E-Cigarettes are twice as likely to help smokers quit than gum and patches, a claim made in a major new study just released in the New England Medical Journal. While this information is not necessarily news to millions of vapers around the world who have used this technology to end combustible Tobacco dependence, this study has hit American headlines like nothing before it.
About the Study
During the UK based study, they randomly assigned adults attending U.K. National Health Service stop-smoking services to either nicotine-replacement products of their choice, including product combinations, provided for up to 3 months, or an e-cigarette starter pack (a second-generation refillable e-cigarette with one bottle of nicotine e-liquid [18 mg per milliliter]), with a recommendation to purchase further e-liquids of the flavor and strength of their choice. Treatment included weekly behavioral support for at least 4 weeks. The primary outcome was sustained abstinence for 1 year, which was validated biochemically at the final visit. Participants who were lost to follow-up or did not provide biochemical validation were considered to not be abstinent. Secondary outcomes included participant-reported treatment usage and respiratory symptoms.
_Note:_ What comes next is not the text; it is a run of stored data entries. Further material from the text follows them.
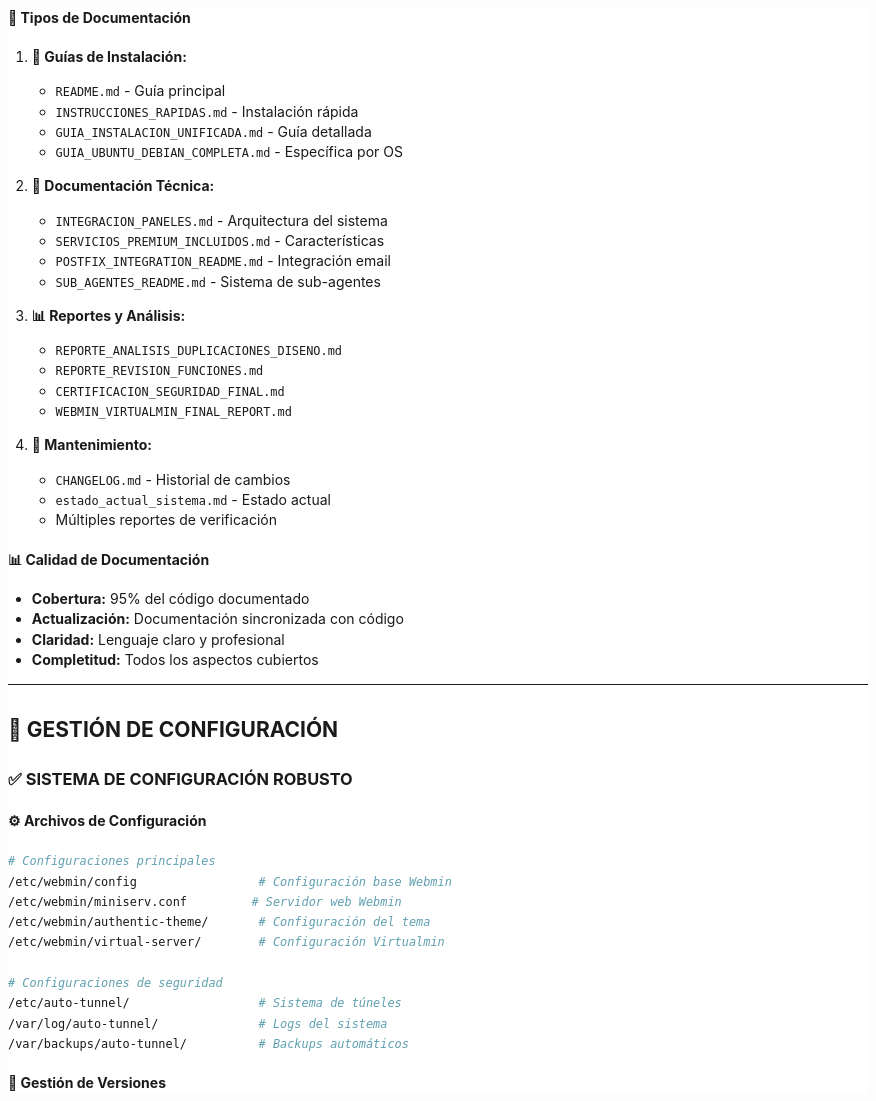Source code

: #### 📖 **Tipos de Documentación**

1. **🚀 Guías de Instalación:**
   - `README.md` - Guía principal
   - `INSTRUCCIONES_RAPIDAS.md` - Instalación rápida
   - `GUIA_INSTALACION_UNIFICADA.md` - Guía detallada
   - `GUIA_UBUNTU_DEBIAN_COMPLETA.md` - Específica por OS

2. **🔧 Documentación Técnica:**
   - `INTEGRACION_PANELES.md` - Arquitectura del sistema
   - `SERVICIOS_PREMIUM_INCLUIDOS.md` - Características
   - `POSTFIX_INTEGRATION_README.md` - Integración email
   - `SUB_AGENTES_README.md` - Sistema de sub-agentes

3. **📊 Reportes y Análisis:**
   - `REPORTE_ANALISIS_DUPLICACIONES_DISENO.md`
   - `REPORTE_REVISION_FUNCIONES.md`
   - `CERTIFICACION_SEGURIDAD_FINAL.md`
   - `WEBMIN_VIRTUALMIN_FINAL_REPORT.md`

4. **🔄 Mantenimiento:**
   - `CHANGELOG.md` - Historial de cambios
   - `estado_actual_sistema.md` - Estado actual
   - Múltiples reportes de verificación

#### 📊 **Calidad de Documentación**

- **Cobertura:** 95% del código documentado
- **Actualización:** Documentación sincronizada con código
- **Claridad:** Lenguaje claro y profesional
- **Completitud:** Todos los aspectos cubiertos

---

## 🔄 GESTIÓN DE CONFIGURACIÓN

### ✅ **SISTEMA DE CONFIGURACIÓN ROBUSTO**

#### ⚙️ **Archivos de Configuración**

```bash
# Configuraciones principales
/etc/webmin/config                 # Configuración base Webmin
/etc/webmin/miniserv.conf         # Servidor web Webmin
/etc/webmin/authentic-theme/       # Configuración del tema
/etc/webmin/virtual-server/        # Configuración Virtualmin

# Configuraciones de seguridad
/etc/auto-tunnel/                  # Sistema de túneles
/var/log/auto-tunnel/              # Logs del sistema
/var/backups/auto-tunnel/          # Backups automáticos
```

#### 🔧 **Gestión de Versiones**
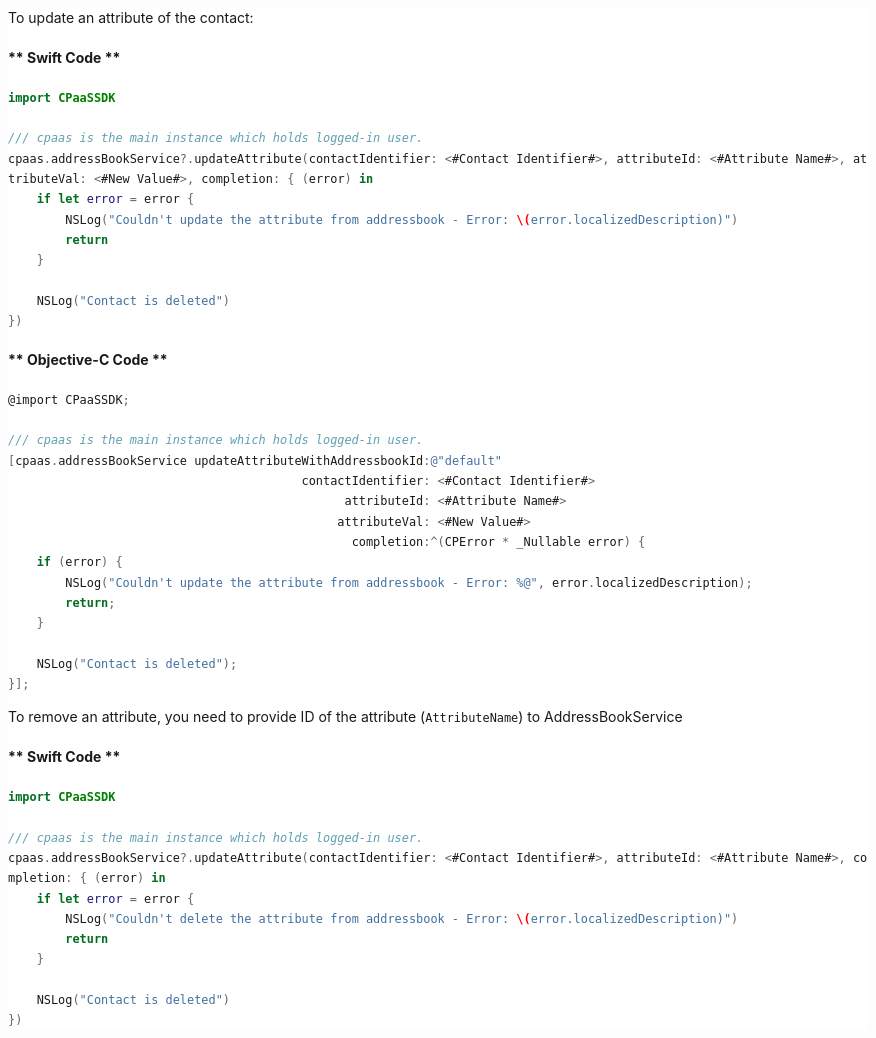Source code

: To update an attribute of the contact:



#### ** Swift Code **

```swift
import CPaaSSDK

/// cpaas is the main instance which holds logged-in user.
cpaas.addressBookService?.updateAttribute(contactIdentifier: <#Contact Identifier#>, attributeId: <#Attribute Name#>, attributeVal: <#New Value#>, completion: { (error) in
    if let error = error {
        NSLog("Couldn't update the attribute from addressbook - Error: \(error.localizedDescription)")
        return
    }

    NSLog("Contact is deleted")
})
```

#### ** Objective-C Code **

```objectivec
@import CPaaSSDK;

/// cpaas is the main instance which holds logged-in user.
[cpaas.addressBookService updateAttributeWithAddressbookId:@"default"
                                         contactIdentifier: <#Contact Identifier#>
                                               attributeId: <#Attribute Name#>
                                              attributeVal: <#New Value#>
                                                completion:^(CPError * _Nullable error) {
    if (error) {
        NSLog("Couldn't update the attribute from addressbook - Error: %@", error.localizedDescription);
        return;
    }

    NSLog("Contact is deleted");
}];
```


To remove an attribute, you need to provide ID of the attribute (`AttributeName`) to AddressBookService



#### ** Swift Code **

```swift
import CPaaSSDK

/// cpaas is the main instance which holds logged-in user.
cpaas.addressBookService?.updateAttribute(contactIdentifier: <#Contact Identifier#>, attributeId: <#Attribute Name#>, completion: { (error) in
    if let error = error {
        NSLog("Couldn't delete the attribute from addressbook - Error: \(error.localizedDescription)")
        return
    }

    NSLog("Contact is deleted")
})
```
RESULTS: A total of 886 participants underwent randomization. The 1-year abstinence rate was 18.0% in the e-cigarette group, as compared with 9.9% in the nicotine-replacement group (relative risk, 1.83; 95% confidence interval [CI], 1.30 to 2.58; P<0.001). Among participants with 1-year abstinence, those in the e-cigarette group were more likely than those in the nicotine-replacement group to use their assigned product at 52 weeks (80% [63 of 79 participants] vs. 9% [4 of 44 participants]). Overall, throat or mouth irritation was reported more frequently in the e-cigarette group (65.3%, vs. 51.2% in the nicotine-replacement group) and nausea more frequently in the nicotine-replacement group (37.9%, vs. 31.3% in the e-cigarette group). The e-cigarette group reported greater declines in the incidence of a cough and phlegm production from baseline to 52 weeks than did the nicotine-replacement group (relative risk for a cough, 0.8; 95% CI, 0.6 to 0.9; relative risk for phlegm, 0.7; 95% CI, 0.6 to 0.9). There were no significant between-group differences in the incidence of wheezing or shortness of breath.
What the study found was, 80% of the e-cigarette group continued to use the product for the entire 52 weeks versus 9& of the Nicotine replacement group. A much higher retention rate was achieved with the vapor products. The main focus of the study, however, showed the rate of abstinence at 1 year confirmed by carbon monoxide levels — favored the e-cigarette group (18% vs. 9.9% in the NRT group).
Our Thoughts
When it comes to the validity of the study, it was funded by the British Government. While attitudes toward vaping in the United States have become prohibitionist and convoluted, our cousins over the pond have a very different attitude. They are focused on the harm reduction aspects to current smokers, whereas that message has been largely lost in alarmist messages about largely fictitious teen epidemic stories and calls for bans from coast to coast.
What makes this study different is not necessarily the content in it but the fact that many US news sources ran it without attempting to create a negative spin. These same outlets a few years ago either ignored the Royal College of Physicians report stating that Vaping was 95% less harmful than smoking or called it premature and lacking long term data (being very kind to those media folks right now who called the largest, most respected body of physicians in the world liars).
With a significant nudge from vaping advocates on the web, in what has been described as a multi-million PR campaign that cost little more than a couple of minutes and short messages to news networks, the story blew up overnight.